Monthly Archives: March 2013

Collaborations key to improved impact evaluation designs

Do funding agencies distort impact evaluations? A session organised by BetterEvaluation on choosing and using evaluation methods, at the recent South Asian Conclave of Evaluators in Kathmandu, focused on this issue. Participants were quite candid about funding agencies dictating terms to researchers. “The terms of reference often define the log frame of evaluation (i.e. the approach to designing, executing and assessing projects) and grants are awarded on the basis of budgets that applicants submit. It’s a bidding process — all about executing the funding agency’s design at a minimal cost,” said a researcher.

But participants stated that 3ie’s approach to funding impact evaluations is refreshingly different. Instead of a priori structuring of impact evaluation design, 3ie focuses on active engagement with researchers and implementing agencies to develop an appropriate study design for the evaluation. This approach was demonstrated by an on-going 3ie-supported study to assess the impact of media campaigns on the incidence of early child marriage.

Child marriage continues to be practised in India, even though it is a punishable crime. The implementing agency, Breakthrough, a global human rights organization uses interventions like mass media, community mobilization and training of community members, developed during an earlier campaign on domestic violence. Breakthrough approached the government to partner them on the child marriage campaign, but they were asked to demonstrate the effectiveness of their strategies. The organisation then approached 3ie to assist in the evaluation of the programme. Through an open bidding process, Catalyst Management Services from Bangalore were selected to design and undertake an impact evaluation, funded through 3ie’s Policy Window.

Extensive discussions were held between 3ie, the research team and the implementing agency, to arrive at a study design that would encompass both qualitative and quantitative aspects. “3ie worked with us not merely as funders but as partners on the study design,” said Urvashi Wattal, project coordinator, Catalyst Management Services. The collaboration led to changes in the project design. The study, initially planned in three districts, was expanded to include three more districts. A mid-line survey was also added.

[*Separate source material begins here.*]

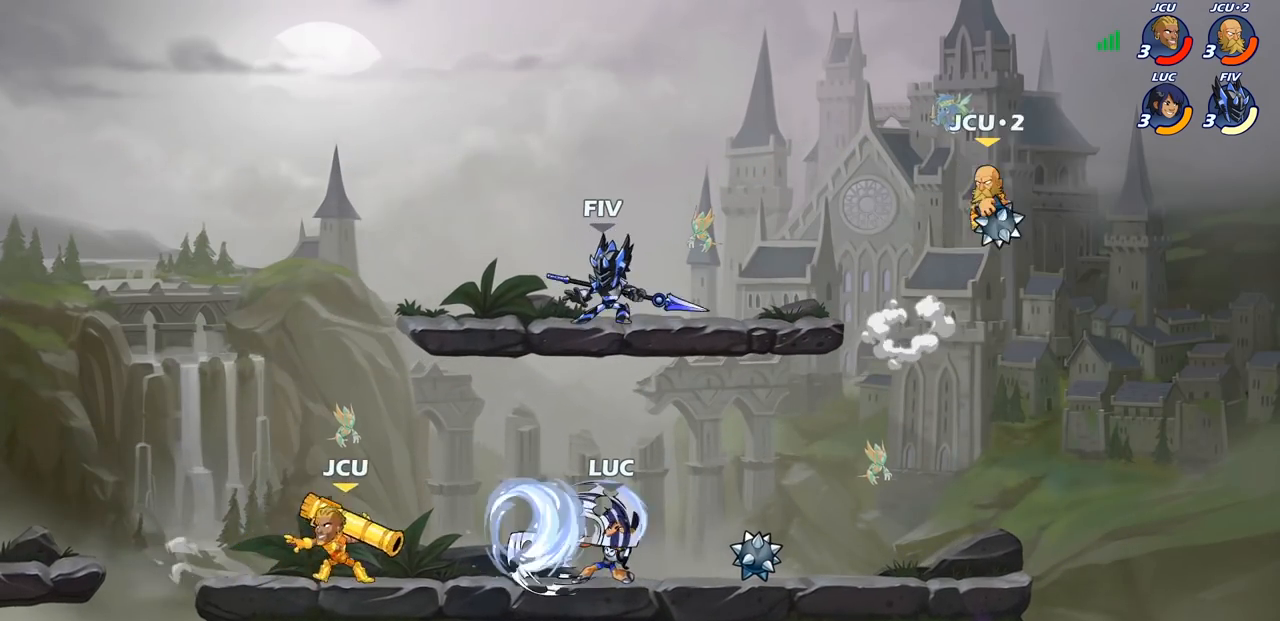
{"buttons": ["CIRCLE"], "left_stick": "down-left", "right_stick": "center", "events": []}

Collecting data on a sensitive issue like child marriage is challenging. The research team will use the polling booth method, which they have used in other studies. The community members will be asked to enter an enclosed area resembling a polling booth and vote on certain issues related to child marriage. The voting will be devised through colours and other means, thus accommodating the low level of literacy.

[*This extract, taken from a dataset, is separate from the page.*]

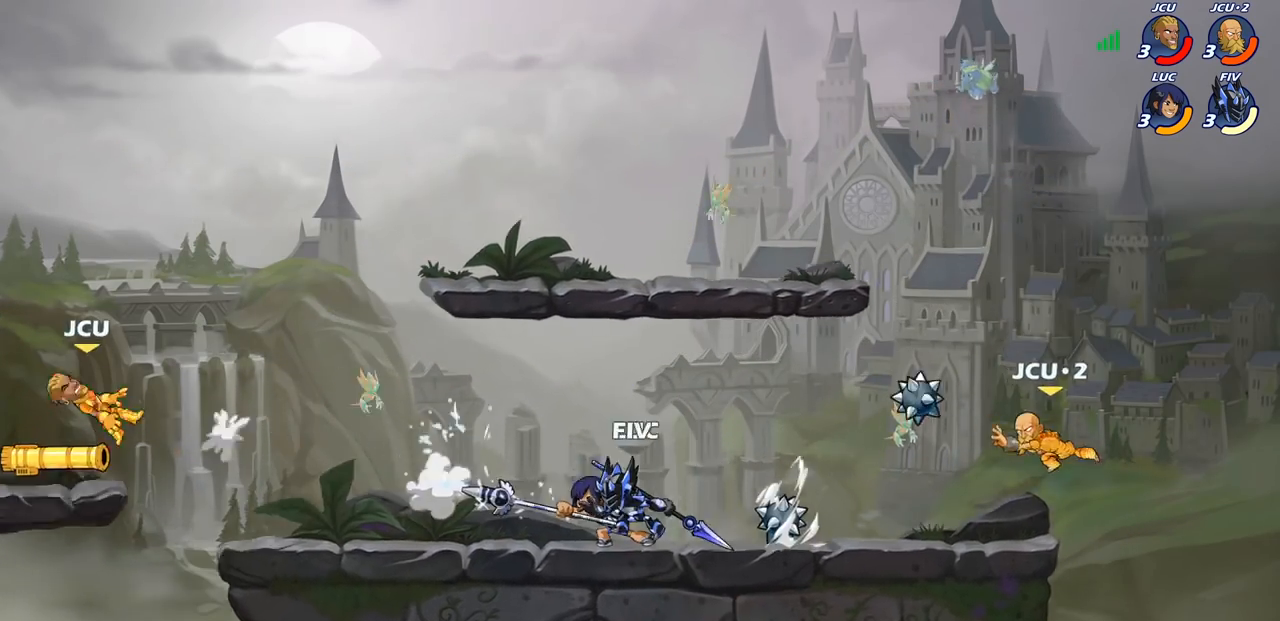
{"buttons": ["R2"], "left_stick": "up", "right_stick": "center", "events": [[50, "left_stick", "up-left"], [133, "CROSS", "down"], [317, "CROSS", "up"], [383, "R2", "down"], [450, "left_stick", "up"]]}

As a staff member of 3ie I was pleased to attend a session – which 3ie was not at all involved in organising in any way – which highlighted as best practice the way we work in order to respond to the policy needs of Southern governments and NGOs. More and more implementing agencies are approaching 3ie to undertake similar studies supported by our Policy Window.

Tips on selling randomised controlled trials

Development programme staff often throw up their hands in horror when they are told to randomise assignment of their intervention. “It is not possible, it is not ethical, it will make implementation of the programme impossible”, they exclaim.

In a new paper in the Journal of Development Effectiveness I outline how different randomised controlled trial (RCT) designs overcome all these objections. Randomisation need not be a big deal.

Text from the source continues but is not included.